● Required task A: According to the interview excerpt, which O'Connor essay prompted the idea for the picture book?
● Required task B: Copy the rows below without changes, from the row containing "pose: elev=68.9 azim=197.2" down to the last row, with both ends included.

-- start of Document extract --

Acree: The collaboration between us started during a time when I had recently quit my job at an ad agency, and Natalie had left portfolio school. We both had some time on our hands and were looking for meaningful work to do. We would get coffee just about every Friday and talk about projects together.
Since a picture book is both a written story and art, how did you start the process after you settled on an idea? With the illustrations? The writing? Both at the same time?
N: The idea for the book originated after I read O'Connor's essay, "The King of the Birds," and visited O'Connor's home, Andalusia, around the same time. When I came back from my trip, I started furiously sketching and jotting down ideas for a story loosely inspired by the essay. I shared my excitement with Acree, and also my trepidation at writing it myself, and she offered to work on writing the story. I was thrilled! If I remember correctly, she came back to me with a rough draft of the story, and then I would do some drawings of a few of the scenes, and then she'd revise the story, and we'd go back and forth like that for a while. Eventually we were both really pleased with the story, and I sketched out the entire book, and then we started submitting to publishers.

-- end of Document extract --
-- start of Records to use --

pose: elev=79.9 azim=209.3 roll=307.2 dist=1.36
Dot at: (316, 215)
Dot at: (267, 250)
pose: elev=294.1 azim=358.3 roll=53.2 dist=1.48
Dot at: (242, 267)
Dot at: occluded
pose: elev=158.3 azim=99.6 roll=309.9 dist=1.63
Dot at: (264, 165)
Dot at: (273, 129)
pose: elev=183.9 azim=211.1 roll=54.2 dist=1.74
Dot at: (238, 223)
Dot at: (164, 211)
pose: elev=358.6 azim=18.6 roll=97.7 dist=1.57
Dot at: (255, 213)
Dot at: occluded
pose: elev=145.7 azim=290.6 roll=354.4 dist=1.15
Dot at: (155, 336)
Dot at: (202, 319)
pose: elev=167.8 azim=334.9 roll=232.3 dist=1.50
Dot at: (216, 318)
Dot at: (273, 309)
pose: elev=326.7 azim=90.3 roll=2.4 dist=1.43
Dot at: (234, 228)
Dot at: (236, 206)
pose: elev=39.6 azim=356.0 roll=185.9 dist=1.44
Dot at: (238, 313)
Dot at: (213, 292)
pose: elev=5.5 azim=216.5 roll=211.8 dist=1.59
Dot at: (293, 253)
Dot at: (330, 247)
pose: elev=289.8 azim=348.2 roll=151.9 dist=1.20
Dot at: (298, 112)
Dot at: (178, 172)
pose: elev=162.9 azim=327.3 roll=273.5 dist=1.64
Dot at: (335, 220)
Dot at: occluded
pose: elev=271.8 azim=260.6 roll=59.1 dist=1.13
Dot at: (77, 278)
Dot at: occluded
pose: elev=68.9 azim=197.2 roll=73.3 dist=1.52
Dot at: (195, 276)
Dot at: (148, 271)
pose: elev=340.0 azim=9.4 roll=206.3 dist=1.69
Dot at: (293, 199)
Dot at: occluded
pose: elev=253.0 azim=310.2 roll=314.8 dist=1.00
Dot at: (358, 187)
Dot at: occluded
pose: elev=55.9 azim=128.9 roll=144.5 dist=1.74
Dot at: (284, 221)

-- end of Records to use --

● Written solution A: "The King of the Birds"

● Written solution B:
pose: elev=68.9 azim=197.2 roll=73.3 dist=1.52
Dot at: (195, 276)
Dot at: (148, 271)
pose: elev=340.0 azim=9.4 roll=206.3 dist=1.69
Dot at: (293, 199)
Dot at: occluded
pose: elev=253.0 azim=310.2 roll=314.8 dist=1.00
Dot at: (358, 187)
Dot at: occluded
pose: elev=55.9 azim=128.9 roll=144.5 dist=1.74
Dot at: (284, 221)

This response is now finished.